Exercise details: In the bent frame thread, what internal air pressure does ftwelder say he would raise the plugged tube to before heating the dent?

Reading text:

# Bent Frame How To Fix It



## oldy57 (Nov 2, 2010)

After stripping the paint and having a good look at the teens Indian I bought a while back I found the frame to be bent and dented. How would I go about fixing this. I normally would have done a cheap paint on a worthless bike but one worth a little more is worth a good fix. I won't try fixing it as my skills are not good. Should I take it to a blacksmith, local welder, body shop? Any ideas. You can see in the pics the bend.


----------



## ftwelder (Nov 2, 2010)

There are several way to repair frame damage. A lot depends on method of construction, position of damage and type of material. Since your bike is American and the material is fractional (not metric) I personally would try several techniques. First I would try plugging the tube and raising the internal air pressure to 30 psi and using a torch to soften and raise the area. Then tacking a small bolt to the middle of the dent the pulling while using heat and if none of those worked well, I would section the tube and replace the stretched material. I use a TIG welding process at very low amperage to weld without distortion or shrinking. I do these types of repairs so that no plastic filler is required and finding the repair would require looking inside the tube. Typically one would clamp the tube in a tight fitting wooden block, roll the block on the tube and in theory, remove the high spots and fill the dent with brass. The only problem is brazing like that will warp and shrink the tube and still require filler. 

I make bike frames for a living but I usually make modern bikes. I do a lot of repair on rare and valuable antiques because the skill-set is much more like what I do on a daily basis. I don't do lugged/brazed work except on rare occasions. I recently built an exhaust on a $300K Bough-superior and repaired a shattered seat cluster on a sam-sco.  you can find some cool stuff on my flickr site. 
http://www.flickr.com/photos/frankthewelder/sets/


----------



## yewhi (Nov 3, 2010)

Frank the welder?  as in THE FTW, of durango/john parker/yeti fame? Really?

Based on the detailed nature of your response I'm not doubting it.  Just cool to see it.


----------



## ftwelder (Nov 4, 2010)

ya, well JP planted the bike collecting seed in my brain years ago. It finally started growing about a year ago. I have mostly brit classic stuff and a couple of US antiques.


----------



## yewhi (Nov 4, 2010)

(Dataset entries)

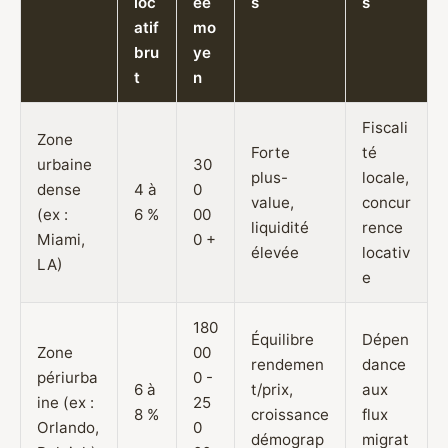
loc
ée
s
s
atif
mo
bru
ye
t
n
Fiscali
Zone
Forte
té
urbaine
30
plus-
locale,
dense
4 à
0
value,
concur
(ex :
6 %
00
liquidité
rence
Miami,
0 +
élevée
locativ
LA)
e
180
Équilibre
Dépen
Zone
00
rendemen
dance
périurba
0 -
6 à
t/prix,
aux
ine (ex :
25
8 %
croissance
flux
Orlando,
0
démograp
migrat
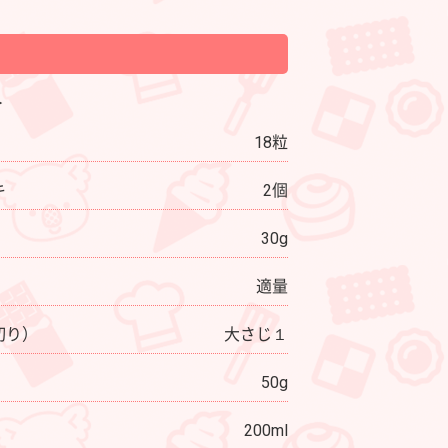
＞
18粒
キ
2個
30g
適量
切り）
大さじ１
50g
200ml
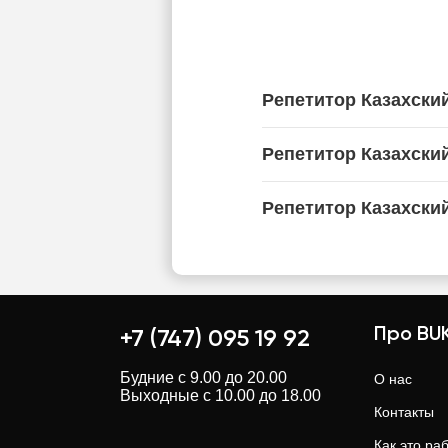
Репетитор Казахский
Репетитор Казахски
Репетитор Казахски
Про BUK
+7 (747) 095 19 92
Будние с 9.00 до 20.00
О нас
Выходные с 10.00 до 18.00
Контакты
Как это ра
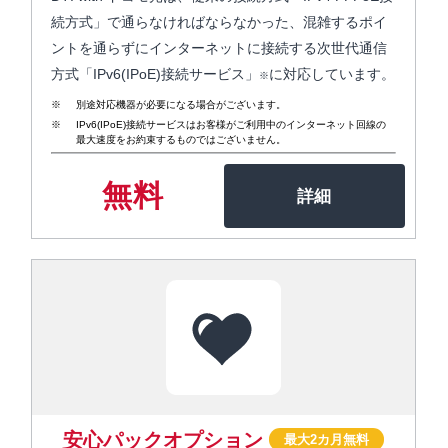
続方式」で通らなければならなかった、混雑するポイ
ントを通らずにインターネットに接続する次世代通信
方式「IPv6(IPoE)接続サービス」
に対応しています。
※
別途対応機器が必要になる場合がございます。
IPv6(IPoE)接続サービスはお客様がご利用中のインターネット回線の
最大速度をお約束するものではございません。
無料
安心パックオプション
最大2カ月無料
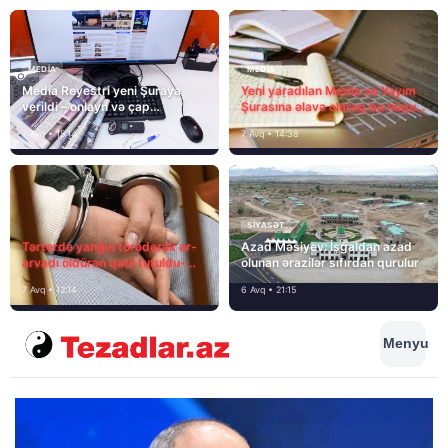
MEDİA
MEDİA
Media Reyestri yeni Şuraya
Yeni yaradılan Media və Yayım
verildi – onlayn və çap
Şurasına əlavə olaraq bu hüquq
mediasını nə gözləyir?
və vəzifələr də verilib
7 Avq • 15:14
7 Avq • 14:38
SIYASƏT
Tərtərdə yanğın törədərək ər-
Azad Məsiyev: İşğaldan azad
arvadı öldürən qatil tutuldu-
olunan ərazilər sıfırdan qurulur
SON DƏQİQƏ
7 Avq • 12:14
6 Avq • 21:15
Menyu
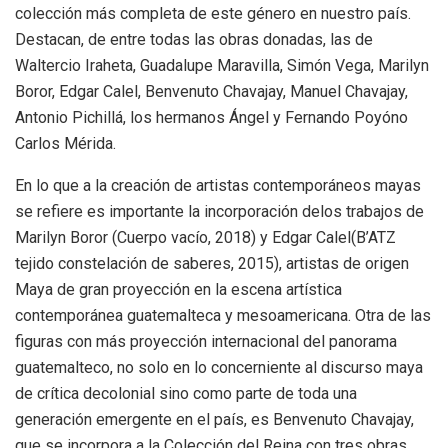
colección más completa de este género en nuestro país.
Destacan, de entre todas las obras donadas, las de
Waltercio Iraheta, Guadalupe Maravilla, Simón Vega, Marilyn
Boror, Edgar Calel, Benvenuto Chavajay, Manuel Chavajay,
Antonio Pichillá, los hermanos Ángel y Fernando Poyóno
Carlos Mérida.
En lo que a la creación de artistas contemporáneos mayas
se refiere es importante la incorporación delos trabajos de
Marilyn Boror (Cuerpo vacío, 2018) y Edgar Calel(B’ATZ
tejido constelación de saberes, 2015), artistas de origen
Maya de gran proyección en la escena artística
contemporánea guatemalteca y mesoamericana. Otra de las
figuras con más proyección internacional del panorama
guatemalteco, no solo en lo concerniente al discurso maya
de crítica decolonial sino como parte de toda una
generación emergente en el país, es Benvenuto Chavajay,
que se incorpora a la Colección del Reina con tres obras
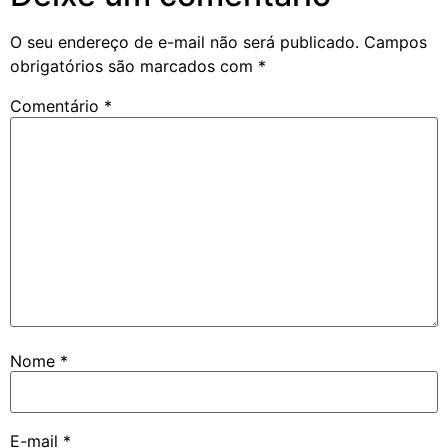
O seu endereço de e-mail não será publicado.
Campos
obrigatórios são marcados com
*
Comentário
*
Nome
*
E-mail
*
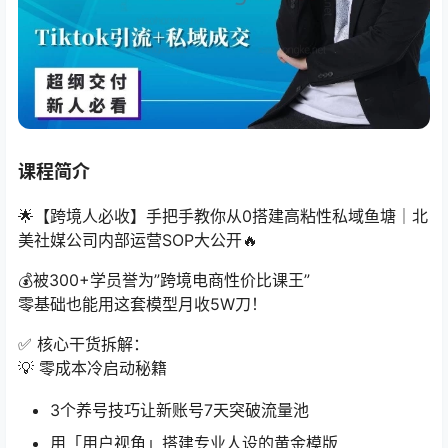
课程简介
🌟【跨境人必收】手把手教你从0搭建高粘性私域鱼塘｜北
美社媒公司内部运营SOP大公开🔥
💰被300+学员誉为”跨境电商性价比课王”
零基础也能用这套模型月收5W刀！
✅ 核心干货拆解：
💡 零成本冷启动秘籍
3个养号技巧让新账号7天突破流量池
用「用户视角」搭建专业人设的黄金模版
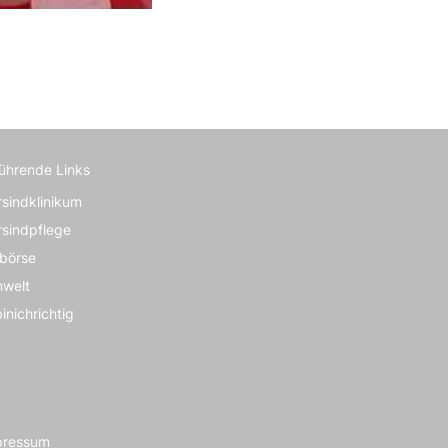
führende Links
rsindklinikum
rsindpflege
börse
nwelt
inichrichtig
pressum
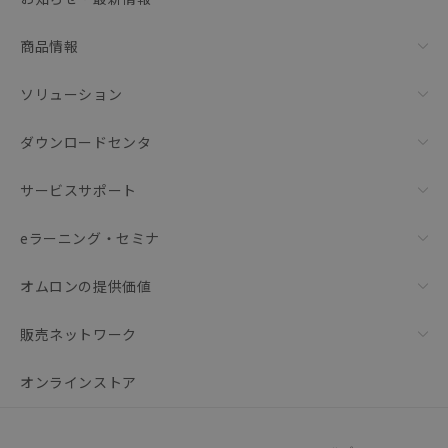
リセット
商品情報
ソリューション
ダウンロードセンタ
サービスサポート
eラーニング・セミナ
オムロンの提供価値
販売ネットワーク
オンラインストア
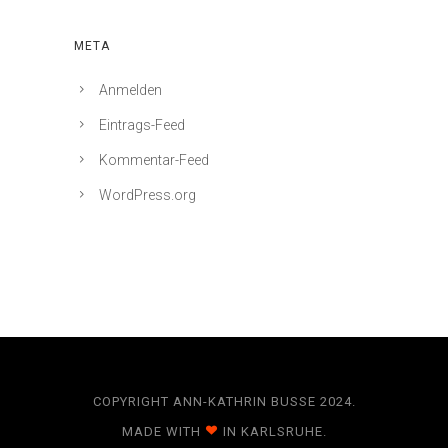
META
Anmelden
Eintrags-Feed
Kommentar-Feed
WordPress.org
COPYRIGHT ANN-KATHRIN BUSSE 2024.
MADE WITH
IN KARLSRUHE.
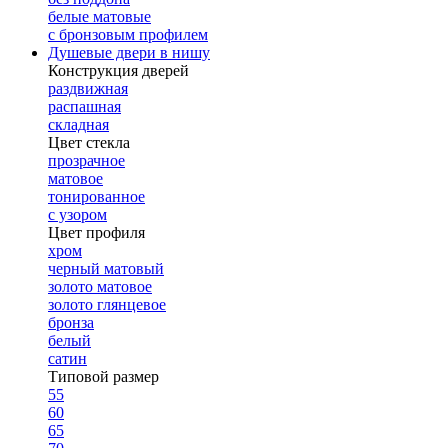
белые матовые
с бронзовым профилем
Душевые двери в нишу
Конструкция дверей
раздвижная
распашная
складная
Цвет стекла
прозрачное
матовое
тонированное
с узором
Цвет профиля
хром
черный матовый
золото матовое
золото глянцевое
бронза
белый
сатин
Типовой размер
55
60
65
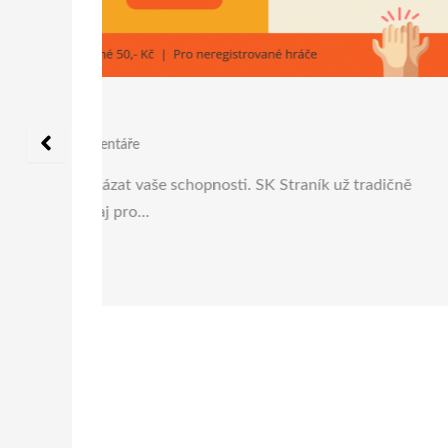
tradičně
Pingpongový turnaj ve Straníku
25. 1. 2024
Žádné Komentáře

Exercise solution: 30 psi